Government handouts, SEC looking the other way, investment, pressure on media outlets that report on Musk/Tesla/Space X.


Assurance of power and wealth.


He has self assurance of the same


Political favor for who?


It's a little bit outlandish, but the most plausible theory I've heard is the Saudis were happy to spend the cash[1] to try to hinder future Arab Spring style events, which were organized largely on Twitter. US banks have a similar motive, it's not hard to draw the line that they would see disrupting low-level leftist activist communication networks on Twitter as valuable. Under that theory, Musk isn't so much doing a favor as being a useful idiot.

[1] https://www.aljazeera.com/economy/2022/10/28/how-elon-musk-f...


The Saudis were already the top shareholder in Twitter before Elon’s purchase. They were adamantly against it until he let them roll over their stake into X


Peter


Pointing out the obvious, Thiel, just in case folks don't know of the long relationship these two have had


Okay, interesting. To what end? What does Peter want?


If it were any other man I'd be considering your conspiracy theory but Musk has become so completely unhinged that imho Hanlon's Razor wins. The man has a terminal case of internet poisoning.


What happened to Musk reminds me of what happened to Chris Chan (https://youtube.fandom.com/wiki/CwcvilleGuardian): internet trolls seemingly broke his mind.

I believe that there will one day be a name for this syndrome, wherein a person who is the victim of prolonged internet trolling begins catering to the trolls with increasingly outlandish behavior, with their mind / beliefs warping into a shape that pleases the trolls.

Mechanically, I think a person who detects that they're a social pariah might lean into the social role of a jester: the tribe will keep him around for laughs, instead of fully ejecting him into the jungle to fend for himself.

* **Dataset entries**
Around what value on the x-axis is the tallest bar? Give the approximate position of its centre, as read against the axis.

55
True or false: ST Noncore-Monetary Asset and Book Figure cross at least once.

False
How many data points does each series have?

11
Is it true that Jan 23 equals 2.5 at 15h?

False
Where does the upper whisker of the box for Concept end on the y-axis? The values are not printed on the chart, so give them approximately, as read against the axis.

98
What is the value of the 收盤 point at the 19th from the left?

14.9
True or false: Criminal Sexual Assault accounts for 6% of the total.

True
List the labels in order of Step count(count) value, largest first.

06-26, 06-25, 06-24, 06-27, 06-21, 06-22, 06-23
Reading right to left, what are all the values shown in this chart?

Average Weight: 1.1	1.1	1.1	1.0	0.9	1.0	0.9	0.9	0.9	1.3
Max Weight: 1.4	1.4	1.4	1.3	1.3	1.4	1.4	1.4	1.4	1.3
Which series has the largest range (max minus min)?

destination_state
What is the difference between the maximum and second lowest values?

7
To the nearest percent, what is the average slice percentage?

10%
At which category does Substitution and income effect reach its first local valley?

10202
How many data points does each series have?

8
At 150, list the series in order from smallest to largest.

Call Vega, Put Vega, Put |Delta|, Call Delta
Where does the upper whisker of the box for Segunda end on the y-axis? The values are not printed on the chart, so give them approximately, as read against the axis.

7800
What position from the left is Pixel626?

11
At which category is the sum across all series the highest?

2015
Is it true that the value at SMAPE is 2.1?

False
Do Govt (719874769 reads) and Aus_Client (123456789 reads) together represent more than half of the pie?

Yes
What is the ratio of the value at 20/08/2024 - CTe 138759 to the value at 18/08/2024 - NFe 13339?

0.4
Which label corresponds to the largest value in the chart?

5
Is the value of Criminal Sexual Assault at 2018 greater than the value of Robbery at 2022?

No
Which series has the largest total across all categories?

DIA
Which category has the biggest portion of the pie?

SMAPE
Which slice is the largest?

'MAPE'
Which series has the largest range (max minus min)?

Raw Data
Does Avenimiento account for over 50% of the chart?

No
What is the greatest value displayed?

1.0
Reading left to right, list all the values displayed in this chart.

* **Questions on the material**
[1] List the items named in the opening line of the discussion thread about Musk.
[2] Write the next comment in the discussion thread about Musk, following on from its final comment.

* **Results**
[1]
- Government handouts
- SEC looking the other way
- Investment
- Pressure on media outlets that report on Musk/Tesla/Space X

[2]
I've been wondering if there is a term for 'the choir glamouring you' sort of thing?

I've been noticing odd behaviors in some public figures that make me believe instead of them 'preaching to the choir' - their 'choir' is convincing them a weird direction is a good idea.

I think this is exasperated by the bubbles of social media - I would love to be able to see what social media posts certain people have seen over the past 5 years or so - like individually, say if I could study every post that rob de niro actually saw in the past so many years.

I feel we need new terminology to describe the kind of warping of the mind and outward behavior changes these things can bring -

or is there some old descriptors I can't think of?


These are new phenomena, and they might be qualitatively different than anything that previously existed.

Historically, you could send a letter to a president. If the letter were unhinged, staff would throw it out. Thus, as a sociopath or a crazy, you'd have little or no access to a president.

Now, a president is bombarded by thousands of crazies per day, and he will actually read some portion of it. We're no longer ineffectually yelling at the TV: the man on the TV is listening. Anyone can easily gain a small part of a leader's attention, and collectively a group of crazies even without coordination can likely influence him.

Additionally, as a crazy prior to social media, you'd have to settle at best for periodicals from your extremist group of choice. Most of your life would be consuming mainstream information and interacting with normal people. This would balance you out a bit.

Now, you can consume extremist/conspiracy content all day long without ever coming close to running out, and your entire social group can be fellow crazies from around the world. You can create for yourself as pure an echo chamber as a cult in a commune.

It's a recipe for radicalization and induces the same strange-belief-conforming that can be seen in any and all religions.

This can play out at any scale. For instance, the majority of Republicans believe the election was stolen, liberal cities are overwhelmed by constant looting, and immigrants hoards are surging across the border. They truly live in an alternate universe, and it's driven by the information+social bubbles of social media.

I dub the phenomenon "bubbling". Whether the bubble is an internet troll funhouse or a fear-and-outrage feed or the welcoming arms of a coven of internet crazies, the bubble will shape most humans who enter one into the bubble's own image. You can and will be bubbled.


I'll go with the term bubbling for now, and suggest that we should have transparency into the bubbling that our elected officials are stuffed with.

I'll add to your thoughts with the interesting battles even to the courts where some officials could not block a user, and be forced to listen to crazies they tried to filter out.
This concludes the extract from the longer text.